A University of Vermont study suggests that the astrocytic BK channel is an important participant in the cellular process responsible for signaling regional blood flow changes in the brain, providing a new key to understanding such disorders as stroke, migraine and Alzheimer’s disease.
To function properly, the brain needs to receive an uninterrupted supply of oxygen and glucose, which is provided through an intricate network of blood vessels in the brain. Different parts of the brain are engaged by every activity, such as analytical thought, piano playing, seeing, hearing, walking, and these regions then require a rapid elevation of blood flow to meet the increased metabolic needs of the relevant brain cells (neurons). Though this cellular activity can be visualized in modern-day functional brain scans, the mechanisms by which these neurons signal blood vessels to dilate and increasing blood flow remain largely unknown, and are central to understanding brain function.
The diameter of blood vessels in the brain can be modulated by extracellular potassium, a common element present inside and outside all cells of the body. Such modulation of vessel diameter permits changes in blood flow to occur in the brain, as well as in other organs and tissues. With this knowledge, lead study author Mark Nelson, Ph.D., professor and chair of pharmacology at the University of Vermont, set out to determine whether the diameter of cerebral blood vessels in the brain could be modulated under physiological conditions by external potassium ions. To accomplish this, he and his research team studied the communication that takes place between neurons and blood vessels in mouse and rat brains.

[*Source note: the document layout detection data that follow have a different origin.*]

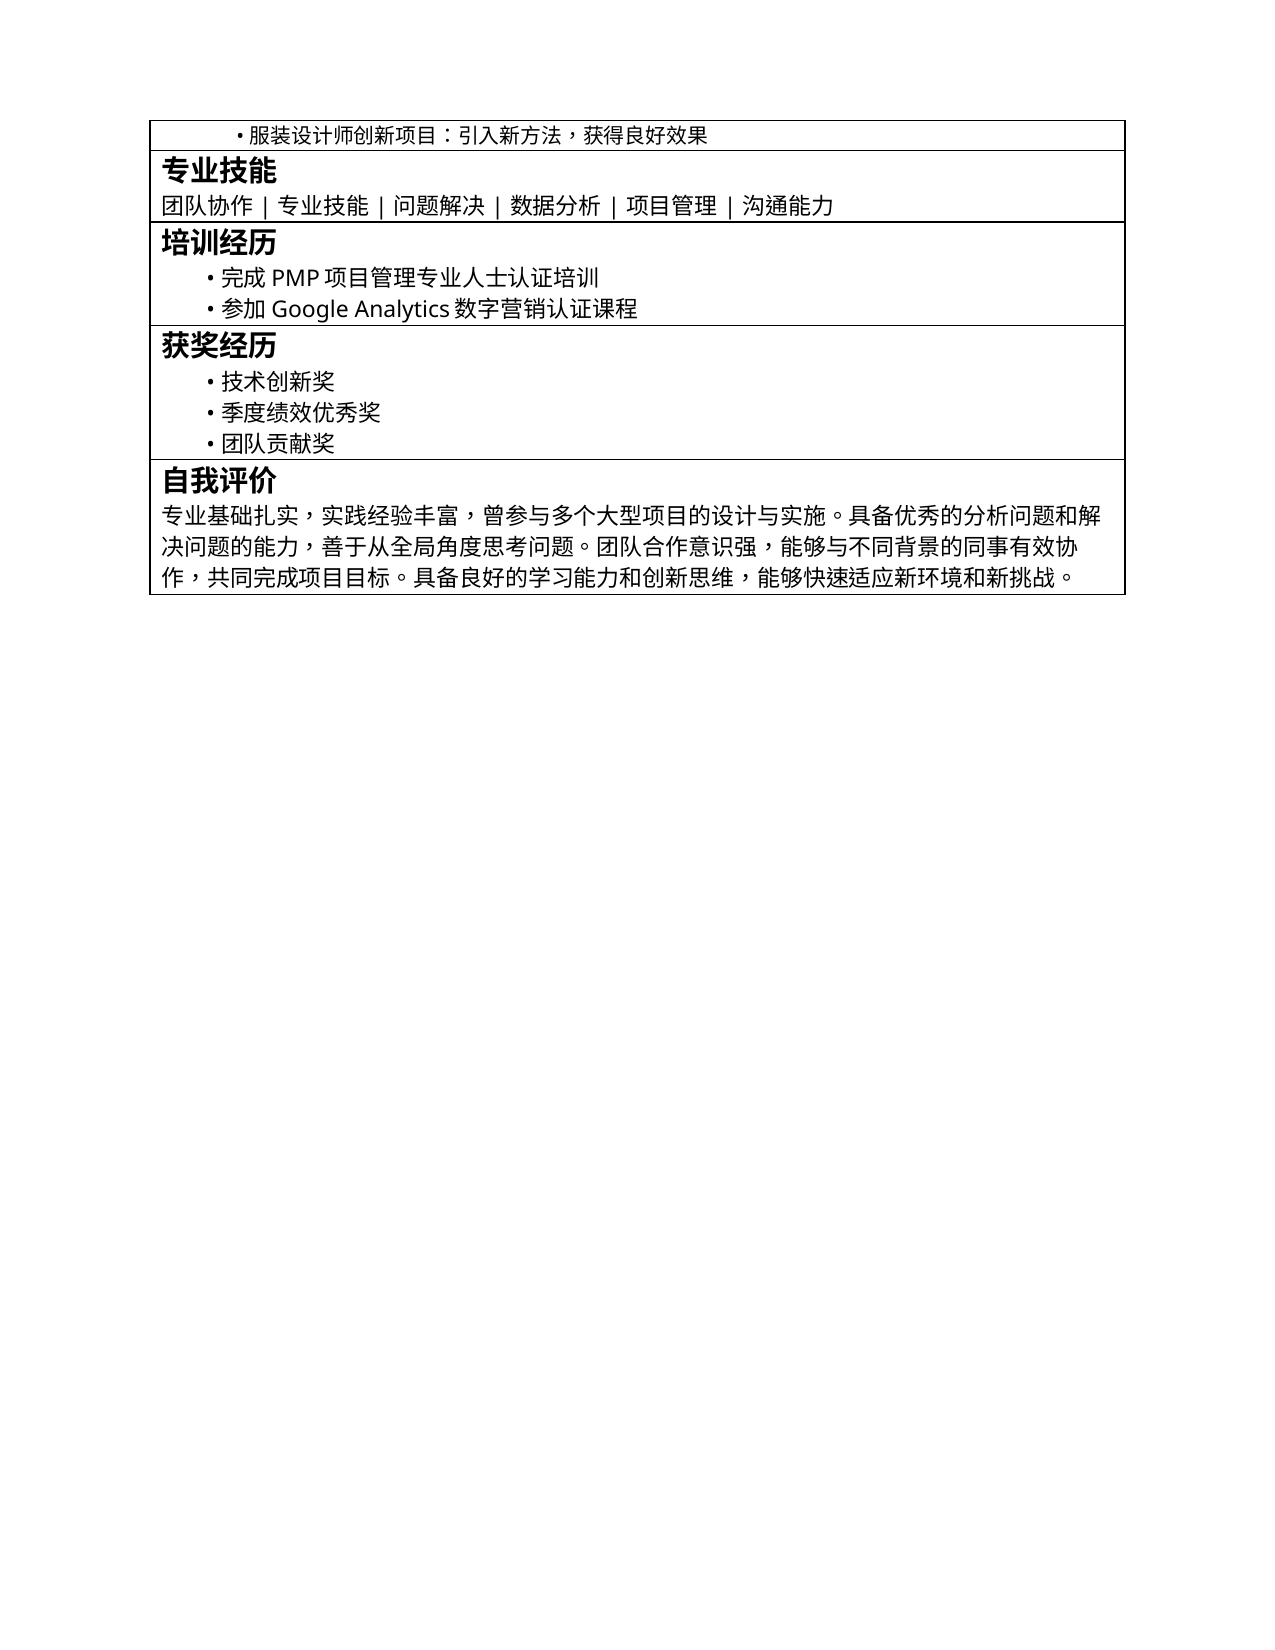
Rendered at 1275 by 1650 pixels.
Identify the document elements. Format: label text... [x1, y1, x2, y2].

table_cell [151, 121, 1124, 149]
table_cell 培训经历 • 完成PMP项目管理专业人士认证培训 • 参加Google Analytics数字营销认证课程 [151, 223, 1124, 325]
table_cell 专业技能 团队协作 | 专业技能 | 问题解决 | 数据分析 | 项目管理 | 沟通能力 [151, 151, 1124, 221]
table_cell 自我评价 专业基础扎实，实践经验丰富，曾参与多个大型项目的设计与实施。具备优秀的分析问题和解决问题的能力，善于从全局角度思考问题。团队合作意识强，能够与不同背景的同事有效协作，共同完成项目目标。具备良好的学习能力和创新思维，能够快速适应新环境和新挑战。 [151, 460, 1124, 594]
table_cell 获奖经历 • 技术创新奖 • 季度绩效优秀奖 • 团队贡献奖 [151, 326, 1124, 459]
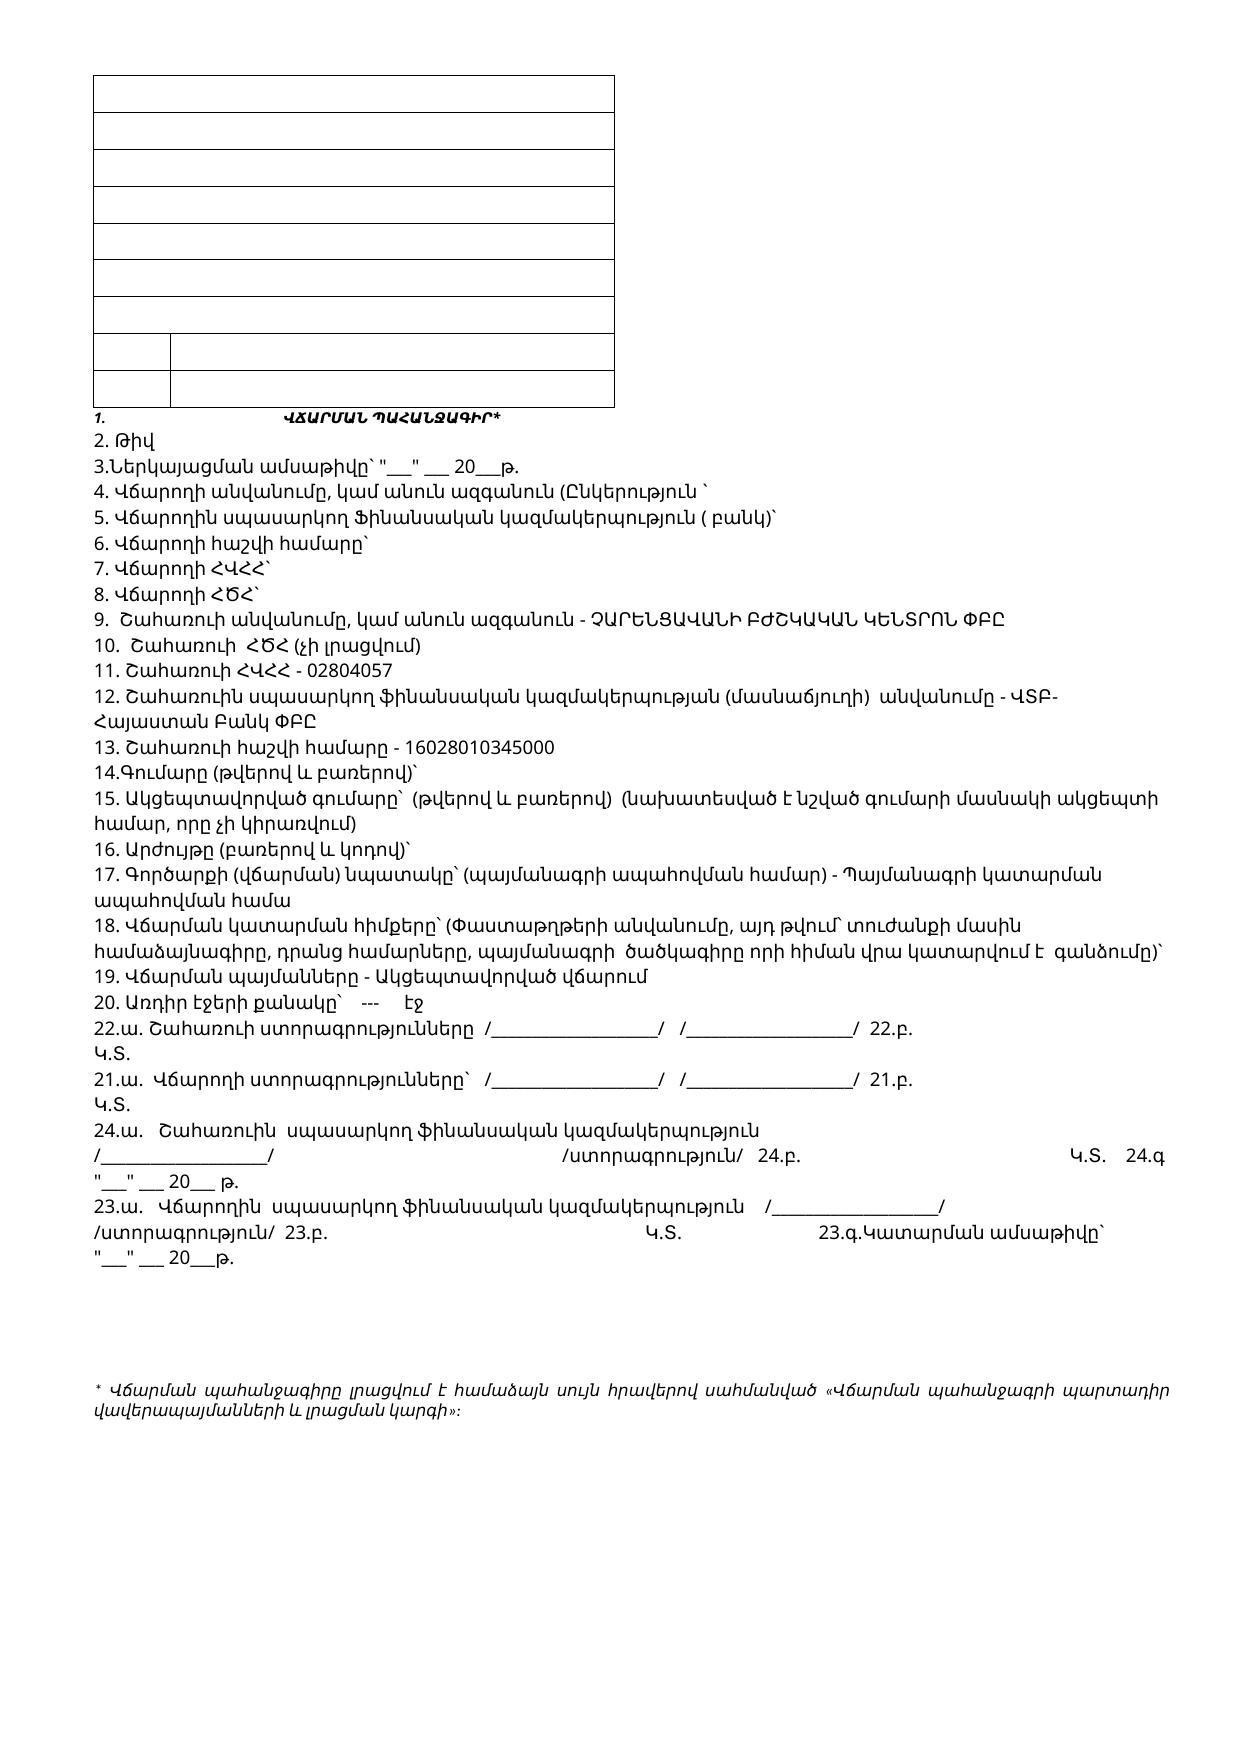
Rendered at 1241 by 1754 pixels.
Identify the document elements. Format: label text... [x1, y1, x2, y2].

text * Վճարման պահանջագիրը լրացվում է համաձայն սույն հրավերով սահմանված «Վճարման պահանջագրի պարտադիր վավերապայմանների և լրացման կարգի»: [94, 1380, 1171, 1421]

The research team discovered early on that neuronal activity appeared to be communicated to the blood vessels through intermediary cells known as astrocytes. Astrocytes, which comprise about half the brain, had not been thought to play an active role in brain processes, and were thought to serve as the “glue” of the brain. One end of an individual astrocyte forms extensive contacts with thousands of neurons, while the other end surrounds and encases blood vessels. In this way, astrocytes are capable of integrating information from a large number of neurons and translating this information into distinct physiological outcomes, including modulation of blood flow.
This study suggests that these proteins may be novel targets to protect the brain from cerebrovascular disorders.